The number of Messalina’s lovers was staggering, and the repetition of the process was numbing. Titus would gladly have fled, but he had no choice but to see and hear everything. His cousin wanted him to act as mute witness to an ordeal that was almost as painful and degrading for Claudius as it was for the accused.

Or was Claudius playing a cruel game with him? If Narcissus and his agents had uncovered Messalina’s dalliances with all these other men, how had they failed to identify Titus? At any moment, Titus half expected to hear Narcissus call his name, to feel the hands of the garlic-stinking Praetorian upon him, and to be thrust before Claudius to beg for his life.

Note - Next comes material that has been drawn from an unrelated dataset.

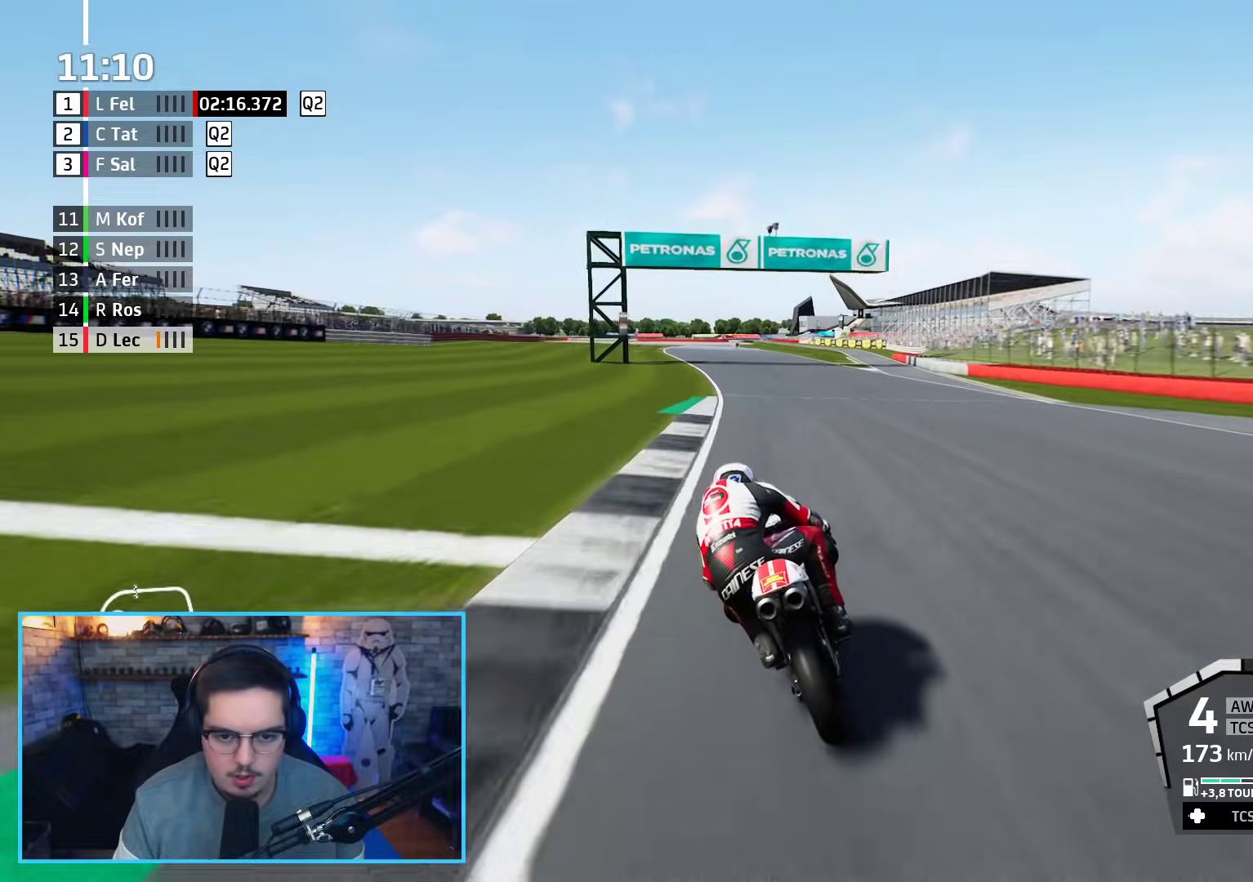
{"buttons": ["R2"], "left_stick": "up", "right_stick": "center", "events": [[133, "B", "up"]]}
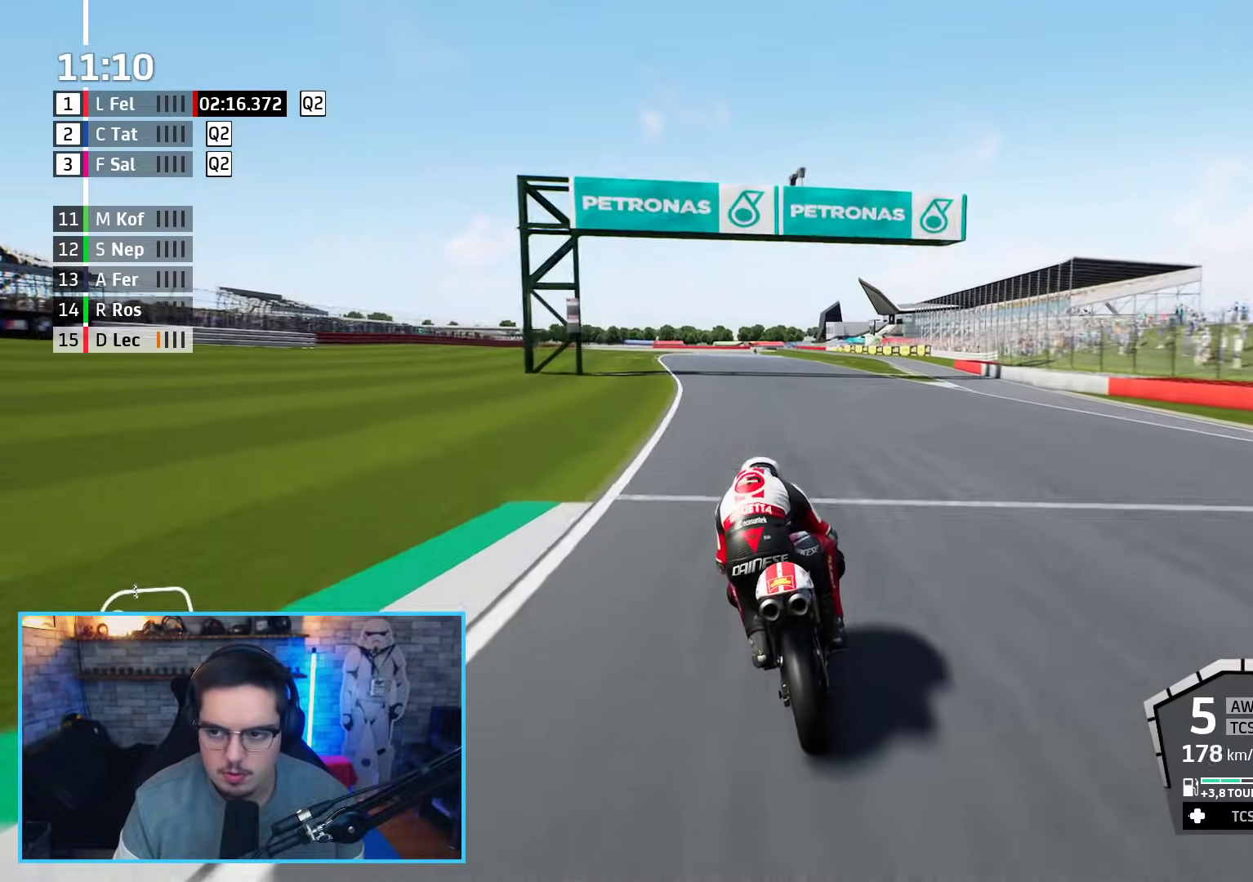
{"buttons": ["R2"], "left_stick": "up", "right_stick": "center", "events": []}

Could Claudius be that devious? He seemed to have become more simpleminded as he had grown older, but perhaps that was merely the ruse of a truly ingenious mind. Titus looked sidelong at his cousin, who was wiping a bit of drool from his mouth, and tried to imagine him not as the rather sad fool he appeared to be but as a master manipulator. Claudius not only had outlived virtually everyone else in his family but had managed to become emperor. Was his survival the result of blind chance, or careful design?

Yet if any proof of Claudius’s blindness was required, surely it was the spectacle taking place before them, as one lover after another was produced to demonstrate just how unaware Claudius had been.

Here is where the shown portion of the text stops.